::: PROVIDED RECORDS
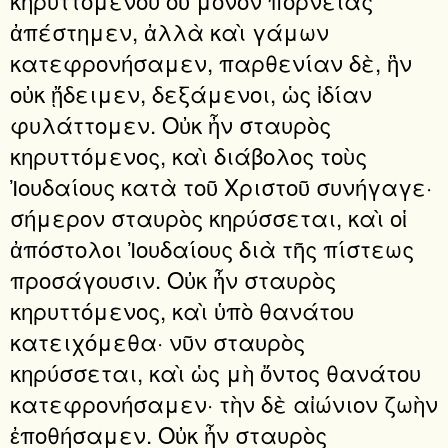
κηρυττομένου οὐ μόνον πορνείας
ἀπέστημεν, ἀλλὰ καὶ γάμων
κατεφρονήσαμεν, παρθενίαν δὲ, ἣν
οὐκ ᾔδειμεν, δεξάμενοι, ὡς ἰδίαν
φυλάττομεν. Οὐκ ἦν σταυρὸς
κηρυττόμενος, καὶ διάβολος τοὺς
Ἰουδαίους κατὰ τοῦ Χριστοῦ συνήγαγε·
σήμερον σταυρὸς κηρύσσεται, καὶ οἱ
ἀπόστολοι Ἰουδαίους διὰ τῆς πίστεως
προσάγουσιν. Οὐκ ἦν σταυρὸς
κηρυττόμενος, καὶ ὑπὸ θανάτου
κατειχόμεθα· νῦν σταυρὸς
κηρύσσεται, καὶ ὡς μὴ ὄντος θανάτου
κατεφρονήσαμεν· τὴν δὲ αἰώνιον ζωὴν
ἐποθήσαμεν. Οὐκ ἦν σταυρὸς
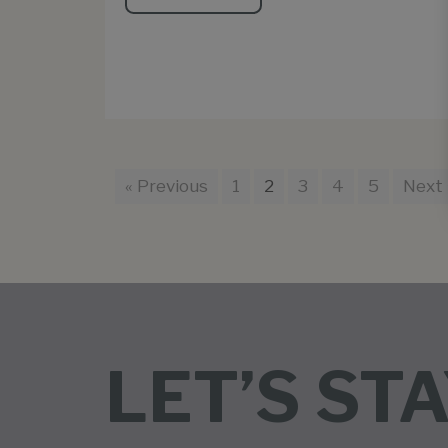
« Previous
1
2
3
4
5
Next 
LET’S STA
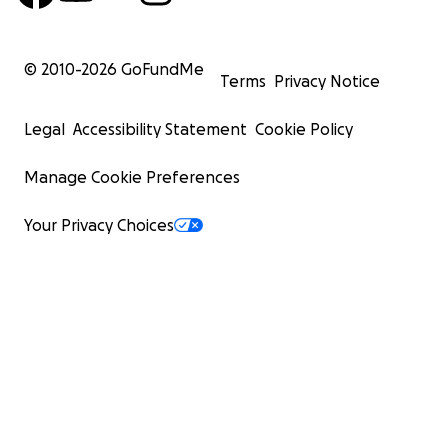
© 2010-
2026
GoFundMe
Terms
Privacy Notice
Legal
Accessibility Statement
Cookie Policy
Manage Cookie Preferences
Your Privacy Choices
::::::
::: PROVIDED RECORDS
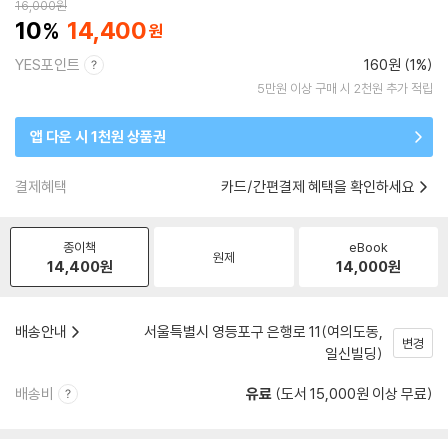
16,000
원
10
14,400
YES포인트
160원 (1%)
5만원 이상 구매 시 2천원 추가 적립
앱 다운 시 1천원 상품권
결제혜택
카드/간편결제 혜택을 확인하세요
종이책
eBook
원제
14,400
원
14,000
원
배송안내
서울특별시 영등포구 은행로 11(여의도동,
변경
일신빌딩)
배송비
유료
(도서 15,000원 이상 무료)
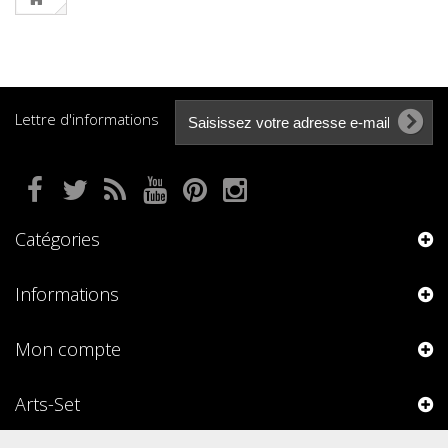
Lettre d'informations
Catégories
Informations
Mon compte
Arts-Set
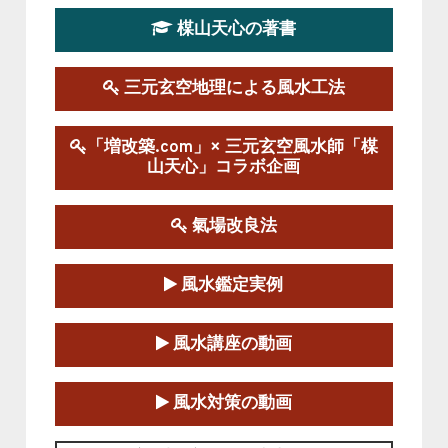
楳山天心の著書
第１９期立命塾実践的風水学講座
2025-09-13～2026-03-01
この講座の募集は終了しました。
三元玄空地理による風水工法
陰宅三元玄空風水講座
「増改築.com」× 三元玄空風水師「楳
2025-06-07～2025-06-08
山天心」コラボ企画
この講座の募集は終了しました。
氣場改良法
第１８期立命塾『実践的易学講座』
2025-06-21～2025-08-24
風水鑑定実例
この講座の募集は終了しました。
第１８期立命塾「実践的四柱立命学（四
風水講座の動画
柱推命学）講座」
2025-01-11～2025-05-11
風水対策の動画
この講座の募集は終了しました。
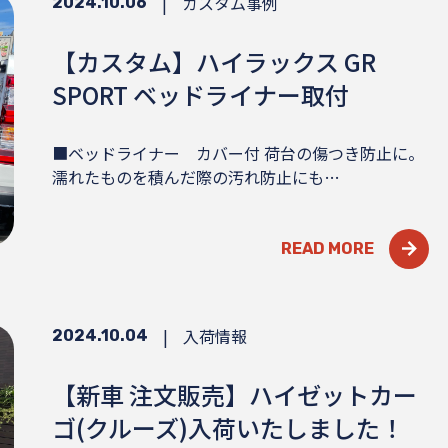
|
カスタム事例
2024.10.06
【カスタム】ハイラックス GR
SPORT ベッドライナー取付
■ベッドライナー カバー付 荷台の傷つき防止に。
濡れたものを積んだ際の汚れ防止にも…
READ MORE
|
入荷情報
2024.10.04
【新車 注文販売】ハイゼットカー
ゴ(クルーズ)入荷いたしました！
::::::
::: PROVIDED RECORDS
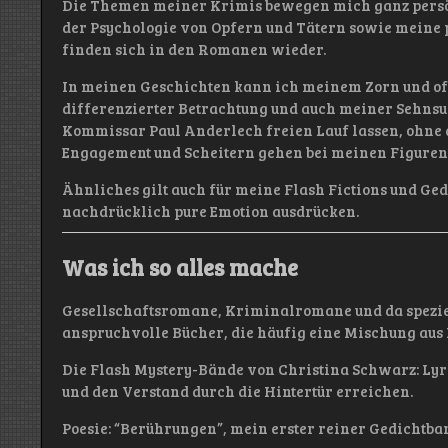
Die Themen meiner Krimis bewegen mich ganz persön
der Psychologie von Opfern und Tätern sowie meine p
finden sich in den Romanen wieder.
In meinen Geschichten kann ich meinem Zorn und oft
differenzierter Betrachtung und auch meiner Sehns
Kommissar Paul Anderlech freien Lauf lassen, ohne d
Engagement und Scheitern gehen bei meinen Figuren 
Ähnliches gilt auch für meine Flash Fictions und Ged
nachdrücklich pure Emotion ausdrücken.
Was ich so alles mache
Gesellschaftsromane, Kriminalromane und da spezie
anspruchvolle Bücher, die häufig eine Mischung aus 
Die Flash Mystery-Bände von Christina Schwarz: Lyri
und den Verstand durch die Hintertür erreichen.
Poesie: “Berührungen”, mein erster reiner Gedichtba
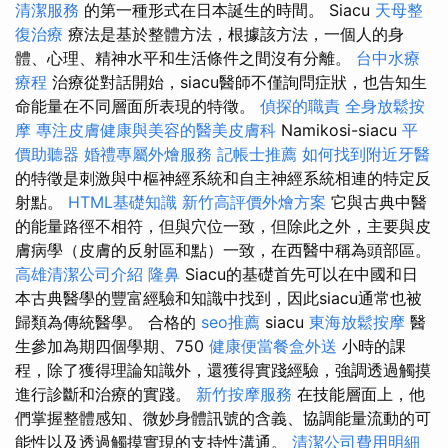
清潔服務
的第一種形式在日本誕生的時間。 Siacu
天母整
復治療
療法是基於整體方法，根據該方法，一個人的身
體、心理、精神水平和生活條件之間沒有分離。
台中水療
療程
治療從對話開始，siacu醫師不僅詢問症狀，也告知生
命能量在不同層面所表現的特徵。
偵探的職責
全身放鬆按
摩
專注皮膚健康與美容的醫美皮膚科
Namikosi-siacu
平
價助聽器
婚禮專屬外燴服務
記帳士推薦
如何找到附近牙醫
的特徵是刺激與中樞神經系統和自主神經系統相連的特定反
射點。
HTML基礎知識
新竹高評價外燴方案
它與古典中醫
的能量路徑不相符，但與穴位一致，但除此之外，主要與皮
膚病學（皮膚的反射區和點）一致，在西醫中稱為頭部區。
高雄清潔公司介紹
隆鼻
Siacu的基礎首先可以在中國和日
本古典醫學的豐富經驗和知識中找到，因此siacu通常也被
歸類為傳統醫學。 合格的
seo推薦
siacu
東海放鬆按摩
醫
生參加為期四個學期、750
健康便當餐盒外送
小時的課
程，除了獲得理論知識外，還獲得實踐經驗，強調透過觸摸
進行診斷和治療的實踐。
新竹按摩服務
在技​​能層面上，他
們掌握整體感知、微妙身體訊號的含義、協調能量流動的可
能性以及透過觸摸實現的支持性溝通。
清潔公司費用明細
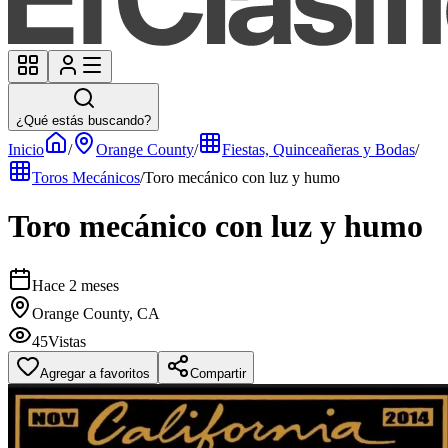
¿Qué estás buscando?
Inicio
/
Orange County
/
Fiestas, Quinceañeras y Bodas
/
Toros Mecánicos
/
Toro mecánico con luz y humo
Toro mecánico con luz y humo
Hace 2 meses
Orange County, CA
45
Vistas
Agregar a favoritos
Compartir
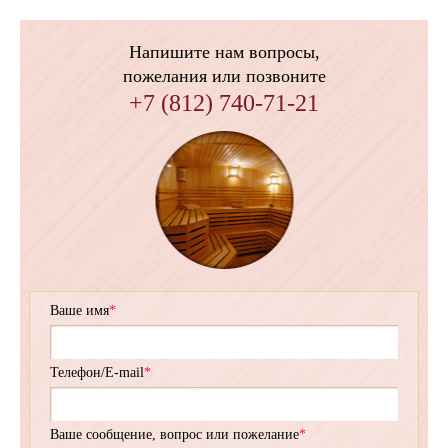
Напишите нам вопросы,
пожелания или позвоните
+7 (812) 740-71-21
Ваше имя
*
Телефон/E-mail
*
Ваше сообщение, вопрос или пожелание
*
::::::
BRIEF —
In the data above, find the line with "ἀπόστολοι Ἰουδαίους διὰ τῆς πίστεως" and the line with "Your Privacy Choices". Please copy exactly those two lines and every line between them, but not the pictures.

FINISHED TASK —
ἀπόστολοι Ἰουδαίους διὰ τῆς πίστεως
προσάγουσιν. Οὐκ ἦν σταυρὸς
κηρυττόμενος, καὶ ὑπὸ θανάτου
κατειχόμεθα· νῦν σταυρὸς
κηρύσσεται, καὶ ὡς μὴ ὄντος θανάτου
κατεφρονήσαμεν· τὴν δὲ αἰώνιον ζωὴν
ἐποθήσαμεν. Οὐκ ἦν σταυρὸς
« Previous
1
2
3
4
5
Next 
LET’S STA
© 2010-
2026
GoFundMe
Terms
Privacy Notice
Legal
Accessibility Statement
Cookie Policy
Manage Cookie Preferences
Your Privacy Choices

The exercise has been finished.